“In a normal market, we’d have taken the lead and syndicated from commercial banks,” said Shahbaz Mavaddat, the IFC’s director for southern Europe. Instead, the IFC, which aims to make new loans of around $300m in Turkey this year, has facilitated a package financed almost entirely by multilaterals.

EBRD is likely to step up plans to invest EUR450m in Turkey by the end of 2010 as it considers expanding to help mitigate the financial crisis, a spokesman said, adding it was also looking at loans to Turkish banks to support small business finance.

Wind power accounts for a minimal part of Turkey’s energy use at present and the 135 MW plant being built by Zorlu’s subsidiary, Rotor Elektrik, will boost output by 35% when it begins operating at the end of 2009, the IFC said.

“We are very ambitious in renewable energy projects, which will play an extremely important role in our country’s future,” said Murat Sungur Bursa, chief executive of Zorlu Energy Group.
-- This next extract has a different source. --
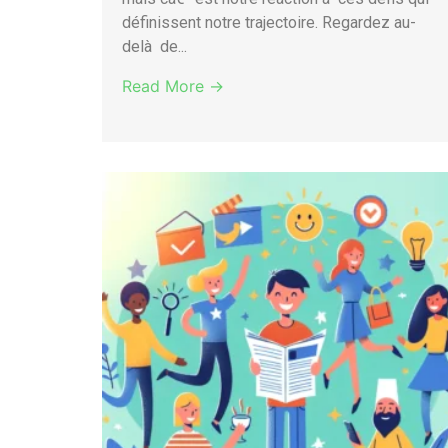
définissent notre trajectoire. Regardez au-
delà de...
Read More →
The World Bank said last year it planned “substantial” financing for the Turkish energy sector, and Mr Mavaddat, who has just finalised two similar energy sector deals in Albania, said the package could help mobilise other investors.

But Mehmet Sami, a director at Ata Invest in Istanbul, said there was little sign of commercial lending for infrastructure unfreezing. “Increasingly people are turning to multilaterals. For the time being, these institutions are going to be an independent lifeline to industry,” he said.